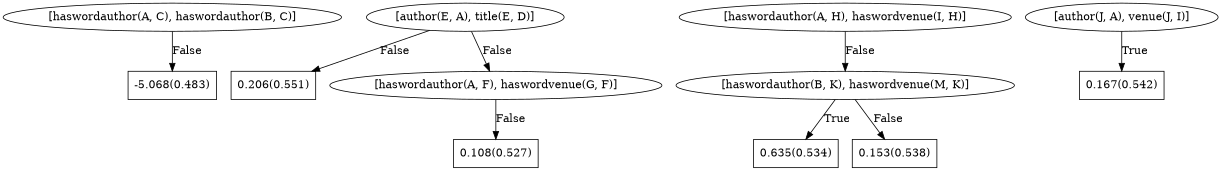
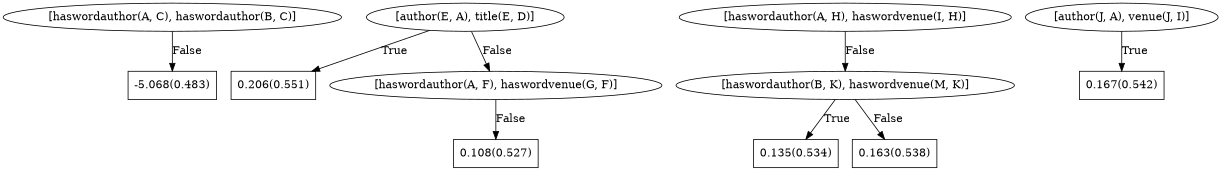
  digraph {
    n1 [label="[haswordauthor(A, C), haswordauthor(B, C)]"]
    n2 [label="-5.068(0.483)" shape=box]
    n3 [label="[author(E, A), title(E, D)]"]
    n4 [label="0.206(0.551)" shape=box]
    n5 [label="[haswordauthor(A, F), haswordvenue(G, F)]"]
    n6 [label="[haswordauthor(A, H), haswordvenue(I, H)]"]
    n7 [label="[haswordauthor(B, K), haswordvenue(M, K)]"]
    n8 [label="0.108(0.527)" shape=box]
    n9 [label="[author(J, A), venue(J, I)]"]
    n10 [label="0.167(0.542)" shape=box]
-   n11 [label="0.635(0.534)" shape=box]
-   n12 [label="0.153(0.538)" shape=box]
+   n11 [label="0.135(0.534)" shape=box]
+   n12 [label="0.163(0.538)" shape=box]
    n1 -> n2 [label=False]
-   n3 -> n4 [label=False]
+   n3 -> n4 [label=True]
    n3 -> n5 [label=False]
    n5 -> n8 [label=False]
    n6 -> n7 [label=False]
    n7 -> n11 [label=True]
    n7 -> n12 [label=False]
    n9 -> n10 [label=True]
  }
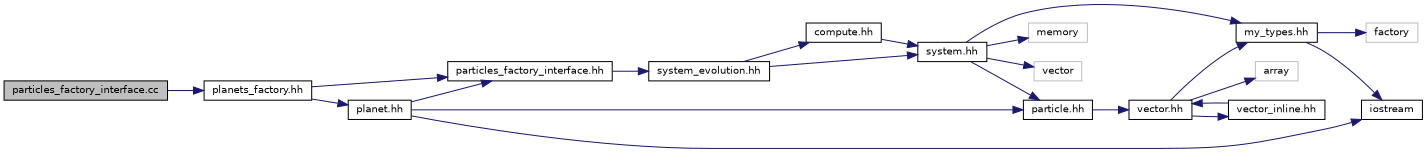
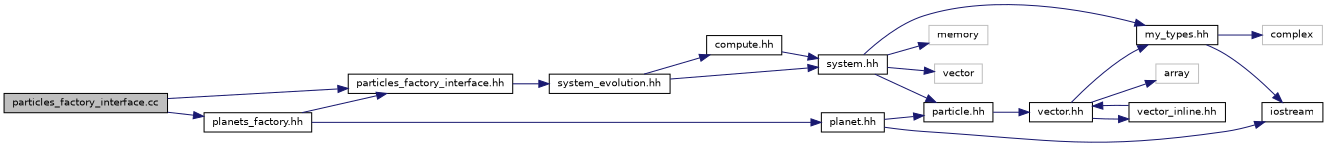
  digraph {
    rankdir=LR
    node [color=black fillcolor=white fontname=Helvetica fontsize=10 shape=record style=filled]
    edge [color=midnightblue fontname=Helvetica fontsize=10 labelfontname=Helvetica labelfontsize=10 style=solid]
    n1 [fillcolor=grey75 fontcolor=black height=0.2 label="particles_factory_interface.cc" width=0.4]
    n2 [height=0.2 label="particles_factory_interface.hh" width=0.4]
    n3 [height=0.2 label="planets_factory.hh" width=0.4]
    n4 [height=0.2 label="system_evolution.hh" width=0.4]
    n5 [height=0.2 label="planet.hh" width=0.4]
    n6 [height=0.2 label="compute.hh" width=0.4]
    n7 [height=0.2 label="system.hh" width=0.4]
    n8 [height=0.2 label="my_types.hh" width=0.4]
    n9 [height=0.2 label="particle.hh" width=0.4]
    n10 [color=grey75 height=0.2 label=memory width=0.4]
    n11 [color=grey75 height=0.2 label=vector width=0.4]
    n12 [height=0.2 label=iostream width=0.4]
-   n13 [color=grey75 height=0.2 label=factory width=0.4]
+   n13 [color=grey75 height=0.2 label=complex width=0.4]
    n14 [height=0.2 label="vector.hh" width=0.4]
    n15 [color=grey75 height=0.2 label=array width=0.4]
    n16 [height=0.2 label="vector_inline.hh" width=0.4]
-   n5 -> n2
+   n1 -> n2
    n1 -> n3
    n2 -> n4
    n3 -> n2
    n3 -> n5
    n4 -> n6
    n4 -> n7
    n5 -> n9
    n5 -> n12
    n6 -> n7
    n7 -> n8
    n7 -> n9
    n7 -> n10
    n7 -> n11
    n8 -> n12
    n8 -> n13
    n9 -> n14
    n14 -> n8
    n14 -> n15
    n14 -> n16
    n16 -> n14
  }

Exercise aim:
How many lines in the material above contain the string "haswordauthor"? Reply with the number only.

The completed task:
4